What the task asks: When a line of the records below contains the string "procedure", copy that whole line.

Dataset items:

*** Begin section ***

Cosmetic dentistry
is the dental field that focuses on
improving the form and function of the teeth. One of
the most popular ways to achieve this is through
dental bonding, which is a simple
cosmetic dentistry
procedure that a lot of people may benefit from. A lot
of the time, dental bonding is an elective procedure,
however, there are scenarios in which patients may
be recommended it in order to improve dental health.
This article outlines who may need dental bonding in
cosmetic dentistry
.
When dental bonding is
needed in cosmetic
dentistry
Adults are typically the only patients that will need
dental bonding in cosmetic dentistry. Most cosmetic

*** End section ***

Solved problem:
procedure that a lot of people may benefit from. A lot
of the time, dental bonding is an elective procedure,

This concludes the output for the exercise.